%%

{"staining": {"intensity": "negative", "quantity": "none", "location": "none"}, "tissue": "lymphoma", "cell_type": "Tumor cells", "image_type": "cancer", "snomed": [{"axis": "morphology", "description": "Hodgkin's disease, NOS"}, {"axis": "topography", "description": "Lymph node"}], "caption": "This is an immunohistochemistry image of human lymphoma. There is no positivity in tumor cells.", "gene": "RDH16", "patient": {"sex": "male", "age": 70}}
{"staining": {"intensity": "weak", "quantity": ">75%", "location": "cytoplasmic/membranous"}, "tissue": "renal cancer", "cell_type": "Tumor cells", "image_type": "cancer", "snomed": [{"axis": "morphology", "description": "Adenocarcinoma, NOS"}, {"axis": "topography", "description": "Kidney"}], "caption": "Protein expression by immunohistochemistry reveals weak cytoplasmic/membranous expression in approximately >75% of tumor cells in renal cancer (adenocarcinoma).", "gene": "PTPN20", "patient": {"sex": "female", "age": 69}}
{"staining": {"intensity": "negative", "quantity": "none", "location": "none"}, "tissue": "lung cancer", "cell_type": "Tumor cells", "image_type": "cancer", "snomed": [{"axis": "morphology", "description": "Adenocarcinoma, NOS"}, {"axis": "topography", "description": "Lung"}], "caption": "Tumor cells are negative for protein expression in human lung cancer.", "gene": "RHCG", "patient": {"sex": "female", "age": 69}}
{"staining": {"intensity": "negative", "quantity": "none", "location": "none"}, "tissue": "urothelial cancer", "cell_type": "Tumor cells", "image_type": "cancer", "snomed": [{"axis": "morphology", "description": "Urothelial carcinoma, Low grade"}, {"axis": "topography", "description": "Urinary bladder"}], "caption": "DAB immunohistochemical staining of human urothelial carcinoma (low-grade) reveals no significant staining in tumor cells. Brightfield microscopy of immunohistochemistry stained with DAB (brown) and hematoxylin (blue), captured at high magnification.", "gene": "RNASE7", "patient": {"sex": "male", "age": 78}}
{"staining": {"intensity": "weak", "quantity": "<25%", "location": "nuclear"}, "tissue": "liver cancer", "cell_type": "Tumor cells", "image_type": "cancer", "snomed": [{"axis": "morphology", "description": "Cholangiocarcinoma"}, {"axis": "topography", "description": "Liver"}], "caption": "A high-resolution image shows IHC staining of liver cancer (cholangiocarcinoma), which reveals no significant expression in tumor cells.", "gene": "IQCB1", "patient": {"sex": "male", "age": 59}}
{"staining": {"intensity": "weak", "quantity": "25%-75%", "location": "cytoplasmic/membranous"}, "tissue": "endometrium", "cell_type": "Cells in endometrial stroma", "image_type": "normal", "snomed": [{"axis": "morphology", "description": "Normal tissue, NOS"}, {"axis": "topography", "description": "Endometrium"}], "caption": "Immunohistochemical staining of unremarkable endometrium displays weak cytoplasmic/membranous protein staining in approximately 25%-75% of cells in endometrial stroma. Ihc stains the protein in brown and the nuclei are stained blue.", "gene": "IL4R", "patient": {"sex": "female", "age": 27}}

%%

* [Exercise]
Copy out only the lines running from the beginning of the data to the line with "cells are negative", both ends included.

* [Reply to the task]
{"staining": {"intensity": "negative", "quantity": "none", "location": "none"}, "tissue": "lymphoma", "cell_type": "Tumor cells", "image_type": "cancer", "snomed": [{"axis": "morphology", "description": "Hodgkin's disease, NOS"}, {"axis": "topography", "description": "Lymph node"}], "caption": "This is an immunohistochemistry image of human lymphoma. There is no positivity in tumor cells.", "gene": "RDH16", "patient": {"sex": "male", "age": 70}}
{"staining": {"intensity": "weak", "quantity": ">75%", "location": "cytoplasmic/membranous"}, "tissue": "renal cancer", "cell_type": "Tumor cells", "image_type": "cancer", "snomed": [{"axis": "morphology", "description": "Adenocarcinoma, NOS"}, {"axis": "topography", "description": "Kidney"}], "caption": "Protein expression by immunohistochemistry reveals weak cytoplasmic/membranous expression in approximately >75% of tumor cells in renal cancer (adenocarcinoma).", "gene": "PTPN20", "patient": {"sex": "female", "age": 69}}
{"staining": {"intensity": "negative", "quantity": "none", "location": "none"}, "tissue": "lung cancer", "cell_type": "Tumor cells", "image_type": "cancer", "snomed": [{"axis": "morphology", "description": "Adenocarcinoma, NOS"}, {"axis": "topography", "description": "Lung"}], "caption": "Tumor cells are negative for protein expression in human lung cancer.", "gene": "RHCG", "patient": {"sex": "female", "age": 69}}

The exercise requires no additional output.